La llegada se resuelve acompañando el desnivel del terreno mediante una rampa de garaje y una escalinata que conduce al acceso principal, protegido por un volumen en vuelo que actúa como porche y umbral. Desde este primer gesto, la arquitectura se define por líneas precisas, volúmenes rotundos y una cuidada relación entre masa, sombra y vacío.
La planta baja concentra la vida cotidiana de la vivienda. El vestíbulo, la cocina, el baño de invitados y el salón-comedor se organizan con claridad, generando una secuencia fluida de espacios conectados entre sí. Grandes superficies acristaladas abren la vivienda hacia el jardín posterior, la piscina y las terrazas, prolongando la vida interior hacia el exterior y favoreciendo una relación directa con la luz y el paisaje.

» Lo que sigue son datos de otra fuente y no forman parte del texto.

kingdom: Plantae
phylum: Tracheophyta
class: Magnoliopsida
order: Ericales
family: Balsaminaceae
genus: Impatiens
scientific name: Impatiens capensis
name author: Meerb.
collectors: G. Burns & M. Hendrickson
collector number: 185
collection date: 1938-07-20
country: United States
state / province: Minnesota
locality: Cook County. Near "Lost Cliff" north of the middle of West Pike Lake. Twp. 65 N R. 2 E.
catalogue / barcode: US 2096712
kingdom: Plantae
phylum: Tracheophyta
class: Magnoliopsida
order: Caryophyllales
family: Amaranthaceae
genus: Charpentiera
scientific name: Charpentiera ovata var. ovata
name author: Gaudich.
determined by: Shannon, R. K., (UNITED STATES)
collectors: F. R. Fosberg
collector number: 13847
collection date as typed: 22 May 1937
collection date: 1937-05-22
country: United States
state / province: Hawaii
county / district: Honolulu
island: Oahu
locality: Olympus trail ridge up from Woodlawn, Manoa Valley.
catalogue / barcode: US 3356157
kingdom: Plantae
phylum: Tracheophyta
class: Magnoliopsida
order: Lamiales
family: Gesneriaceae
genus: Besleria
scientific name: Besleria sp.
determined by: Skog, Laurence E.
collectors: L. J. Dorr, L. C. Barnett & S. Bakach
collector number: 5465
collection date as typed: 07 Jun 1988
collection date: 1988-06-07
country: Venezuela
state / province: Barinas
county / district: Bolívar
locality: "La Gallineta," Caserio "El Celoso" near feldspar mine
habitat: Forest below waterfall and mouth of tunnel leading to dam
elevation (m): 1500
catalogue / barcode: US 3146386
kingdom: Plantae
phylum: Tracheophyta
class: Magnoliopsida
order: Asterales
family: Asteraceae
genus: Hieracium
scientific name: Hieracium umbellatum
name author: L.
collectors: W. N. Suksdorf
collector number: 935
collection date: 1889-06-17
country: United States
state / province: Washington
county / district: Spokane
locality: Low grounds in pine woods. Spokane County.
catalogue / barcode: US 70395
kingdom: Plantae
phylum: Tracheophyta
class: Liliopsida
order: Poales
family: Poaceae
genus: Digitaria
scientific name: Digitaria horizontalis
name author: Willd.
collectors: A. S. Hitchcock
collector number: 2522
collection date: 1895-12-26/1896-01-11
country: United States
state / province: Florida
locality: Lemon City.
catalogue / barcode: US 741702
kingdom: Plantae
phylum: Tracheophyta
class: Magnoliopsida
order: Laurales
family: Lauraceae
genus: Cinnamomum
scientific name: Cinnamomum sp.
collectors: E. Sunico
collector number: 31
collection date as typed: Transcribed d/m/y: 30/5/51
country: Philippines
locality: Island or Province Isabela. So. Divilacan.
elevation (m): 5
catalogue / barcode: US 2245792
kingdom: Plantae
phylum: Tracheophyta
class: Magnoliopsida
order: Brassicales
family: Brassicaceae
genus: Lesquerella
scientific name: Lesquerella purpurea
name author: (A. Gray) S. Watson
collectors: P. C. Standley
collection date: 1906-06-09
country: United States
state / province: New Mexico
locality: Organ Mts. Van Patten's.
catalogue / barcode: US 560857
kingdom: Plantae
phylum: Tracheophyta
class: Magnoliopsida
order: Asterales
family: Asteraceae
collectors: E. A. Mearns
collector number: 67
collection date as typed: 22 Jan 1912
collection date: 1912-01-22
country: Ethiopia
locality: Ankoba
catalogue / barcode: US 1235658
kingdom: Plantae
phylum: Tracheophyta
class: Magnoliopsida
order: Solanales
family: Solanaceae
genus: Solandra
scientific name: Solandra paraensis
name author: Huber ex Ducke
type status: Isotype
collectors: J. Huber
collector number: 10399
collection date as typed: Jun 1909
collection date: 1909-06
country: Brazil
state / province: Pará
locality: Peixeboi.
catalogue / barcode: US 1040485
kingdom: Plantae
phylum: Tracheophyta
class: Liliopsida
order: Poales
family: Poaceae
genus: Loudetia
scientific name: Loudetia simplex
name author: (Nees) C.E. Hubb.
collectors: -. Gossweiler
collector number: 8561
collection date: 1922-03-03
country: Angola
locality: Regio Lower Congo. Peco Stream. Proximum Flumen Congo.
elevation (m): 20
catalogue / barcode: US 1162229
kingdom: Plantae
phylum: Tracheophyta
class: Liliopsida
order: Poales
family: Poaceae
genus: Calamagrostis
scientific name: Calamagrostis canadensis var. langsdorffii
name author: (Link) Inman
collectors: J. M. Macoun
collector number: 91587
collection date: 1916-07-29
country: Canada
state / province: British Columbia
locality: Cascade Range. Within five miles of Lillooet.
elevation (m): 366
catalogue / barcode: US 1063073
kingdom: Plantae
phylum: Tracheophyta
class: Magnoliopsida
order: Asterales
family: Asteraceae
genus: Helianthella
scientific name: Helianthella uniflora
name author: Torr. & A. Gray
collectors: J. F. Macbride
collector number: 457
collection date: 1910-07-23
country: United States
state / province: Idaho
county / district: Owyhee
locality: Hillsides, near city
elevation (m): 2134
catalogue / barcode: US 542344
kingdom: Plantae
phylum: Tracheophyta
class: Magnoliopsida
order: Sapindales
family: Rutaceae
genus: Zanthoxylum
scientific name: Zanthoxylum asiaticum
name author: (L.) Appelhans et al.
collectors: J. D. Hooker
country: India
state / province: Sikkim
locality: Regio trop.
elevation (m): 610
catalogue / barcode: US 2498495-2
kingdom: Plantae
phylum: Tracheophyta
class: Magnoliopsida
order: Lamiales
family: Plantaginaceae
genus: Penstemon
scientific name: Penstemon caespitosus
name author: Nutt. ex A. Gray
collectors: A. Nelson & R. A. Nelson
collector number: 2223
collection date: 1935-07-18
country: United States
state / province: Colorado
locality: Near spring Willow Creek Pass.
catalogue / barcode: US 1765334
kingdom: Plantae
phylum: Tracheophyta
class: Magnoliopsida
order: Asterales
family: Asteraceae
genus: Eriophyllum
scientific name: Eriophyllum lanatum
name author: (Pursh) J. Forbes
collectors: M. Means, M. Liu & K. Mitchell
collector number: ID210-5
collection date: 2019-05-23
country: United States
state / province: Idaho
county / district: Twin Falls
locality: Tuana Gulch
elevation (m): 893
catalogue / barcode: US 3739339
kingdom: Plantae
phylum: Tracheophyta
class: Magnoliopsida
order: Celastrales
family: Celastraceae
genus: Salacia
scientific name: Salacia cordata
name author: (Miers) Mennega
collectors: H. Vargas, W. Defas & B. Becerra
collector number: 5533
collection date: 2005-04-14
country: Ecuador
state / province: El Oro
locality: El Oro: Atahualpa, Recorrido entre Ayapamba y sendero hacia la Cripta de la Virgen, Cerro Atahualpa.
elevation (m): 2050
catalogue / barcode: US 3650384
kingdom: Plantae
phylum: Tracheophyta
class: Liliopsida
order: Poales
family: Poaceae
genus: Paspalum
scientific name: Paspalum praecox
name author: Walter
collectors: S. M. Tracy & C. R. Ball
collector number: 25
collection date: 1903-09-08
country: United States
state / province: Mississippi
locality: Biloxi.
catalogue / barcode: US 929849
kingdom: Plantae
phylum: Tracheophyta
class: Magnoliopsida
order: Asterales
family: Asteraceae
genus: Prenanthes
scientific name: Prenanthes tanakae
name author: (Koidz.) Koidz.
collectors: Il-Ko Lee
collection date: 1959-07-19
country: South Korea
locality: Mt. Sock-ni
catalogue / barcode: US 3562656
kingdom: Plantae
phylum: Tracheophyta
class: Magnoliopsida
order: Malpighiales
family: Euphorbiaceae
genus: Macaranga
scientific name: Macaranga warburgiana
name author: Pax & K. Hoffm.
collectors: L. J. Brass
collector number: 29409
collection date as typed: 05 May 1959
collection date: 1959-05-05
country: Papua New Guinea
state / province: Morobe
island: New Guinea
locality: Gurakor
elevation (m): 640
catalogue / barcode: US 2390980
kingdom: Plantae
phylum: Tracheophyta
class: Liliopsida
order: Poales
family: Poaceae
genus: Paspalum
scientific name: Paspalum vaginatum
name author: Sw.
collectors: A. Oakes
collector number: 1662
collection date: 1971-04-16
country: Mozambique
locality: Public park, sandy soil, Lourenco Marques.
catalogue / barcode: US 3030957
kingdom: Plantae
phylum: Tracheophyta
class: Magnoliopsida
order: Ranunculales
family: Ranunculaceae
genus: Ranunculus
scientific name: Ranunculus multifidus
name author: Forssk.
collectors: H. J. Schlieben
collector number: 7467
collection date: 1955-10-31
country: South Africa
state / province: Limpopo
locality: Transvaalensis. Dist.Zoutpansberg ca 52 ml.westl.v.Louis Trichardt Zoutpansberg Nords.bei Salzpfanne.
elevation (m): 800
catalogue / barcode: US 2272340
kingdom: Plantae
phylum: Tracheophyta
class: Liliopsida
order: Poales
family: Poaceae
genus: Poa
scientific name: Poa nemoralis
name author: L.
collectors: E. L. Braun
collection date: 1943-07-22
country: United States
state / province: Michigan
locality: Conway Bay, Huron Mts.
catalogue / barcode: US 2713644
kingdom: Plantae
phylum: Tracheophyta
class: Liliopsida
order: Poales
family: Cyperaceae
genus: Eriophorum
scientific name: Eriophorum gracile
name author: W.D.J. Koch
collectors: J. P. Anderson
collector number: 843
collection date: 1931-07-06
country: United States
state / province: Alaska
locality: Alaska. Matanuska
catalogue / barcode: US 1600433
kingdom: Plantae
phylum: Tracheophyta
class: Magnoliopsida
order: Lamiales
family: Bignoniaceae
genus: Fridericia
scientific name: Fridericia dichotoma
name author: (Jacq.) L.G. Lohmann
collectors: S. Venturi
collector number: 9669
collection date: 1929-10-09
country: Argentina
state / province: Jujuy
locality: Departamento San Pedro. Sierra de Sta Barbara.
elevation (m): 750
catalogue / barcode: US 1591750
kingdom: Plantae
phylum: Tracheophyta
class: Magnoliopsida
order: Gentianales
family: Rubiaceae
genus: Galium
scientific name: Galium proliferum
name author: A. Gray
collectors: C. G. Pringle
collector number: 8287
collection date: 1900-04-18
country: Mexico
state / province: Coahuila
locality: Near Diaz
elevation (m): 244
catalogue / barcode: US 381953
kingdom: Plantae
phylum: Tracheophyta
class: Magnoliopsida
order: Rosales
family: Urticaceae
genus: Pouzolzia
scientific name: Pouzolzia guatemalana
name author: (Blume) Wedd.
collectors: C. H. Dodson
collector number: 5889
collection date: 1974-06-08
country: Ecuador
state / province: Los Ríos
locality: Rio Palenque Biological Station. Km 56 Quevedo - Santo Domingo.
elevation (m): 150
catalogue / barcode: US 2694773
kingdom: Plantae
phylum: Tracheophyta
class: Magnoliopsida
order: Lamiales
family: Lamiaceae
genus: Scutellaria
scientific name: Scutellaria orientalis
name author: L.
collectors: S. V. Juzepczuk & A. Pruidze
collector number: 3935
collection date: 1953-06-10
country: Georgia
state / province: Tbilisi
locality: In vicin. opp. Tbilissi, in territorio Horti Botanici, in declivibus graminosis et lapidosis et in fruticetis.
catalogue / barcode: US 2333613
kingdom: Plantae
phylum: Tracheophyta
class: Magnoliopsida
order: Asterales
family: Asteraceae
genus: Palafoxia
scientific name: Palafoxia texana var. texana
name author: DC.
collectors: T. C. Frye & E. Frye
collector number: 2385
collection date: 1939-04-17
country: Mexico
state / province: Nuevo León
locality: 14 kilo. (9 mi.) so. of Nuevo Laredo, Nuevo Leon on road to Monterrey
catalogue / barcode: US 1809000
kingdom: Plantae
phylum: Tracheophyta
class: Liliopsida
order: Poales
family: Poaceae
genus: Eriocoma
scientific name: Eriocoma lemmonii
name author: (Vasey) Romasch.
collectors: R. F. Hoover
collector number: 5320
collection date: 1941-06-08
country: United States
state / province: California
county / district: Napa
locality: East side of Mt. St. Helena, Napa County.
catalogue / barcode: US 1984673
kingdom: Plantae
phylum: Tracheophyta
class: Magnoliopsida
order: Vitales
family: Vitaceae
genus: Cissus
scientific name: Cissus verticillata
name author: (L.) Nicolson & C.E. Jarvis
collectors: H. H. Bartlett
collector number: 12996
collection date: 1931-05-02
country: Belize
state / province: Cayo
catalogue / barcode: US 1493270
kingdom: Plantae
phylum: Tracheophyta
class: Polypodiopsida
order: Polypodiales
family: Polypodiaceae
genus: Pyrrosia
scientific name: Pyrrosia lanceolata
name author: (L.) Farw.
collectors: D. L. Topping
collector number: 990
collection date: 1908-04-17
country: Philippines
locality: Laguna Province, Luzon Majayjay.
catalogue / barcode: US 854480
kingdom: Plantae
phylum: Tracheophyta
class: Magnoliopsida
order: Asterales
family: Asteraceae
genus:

En la planta primera, la escalera ordena el recorrido y estructura la zona más privada de cada vivienda. El dormitorio principal ocupa una posición privilegiada en esquina, disfrutando de doble orientación y de una relación más abierta con la luz y las vistas. Vestidor y baño propio completan este ámbito, concebido como una suite amplia y funcional. Tres dormitorios adicionales, cada uno con baño y armario, completan el nivel, garantizando independencia, confort y una organización doméstica precisa.
El nivel inferior reúne el programa auxiliar de la vivienda, la cual, gracias al desnivel de la parcela, mantiene una relación directa con el exterior. La luz natural y la apertura hacia el jardín permiten que este nivel no se perciba como un espacio residual, sino como una extensión activa de la vida de la casa.
Arquitectónicamente, el conjunto se expresa mediante volúmenes rotundos, líneas limpias y proporciones serenas. La alternancia entre planos opacos y grandes paños acristalados construye una fachada dinámica, capaz de equilibrar privacidad, apertura y entrada de luz natural.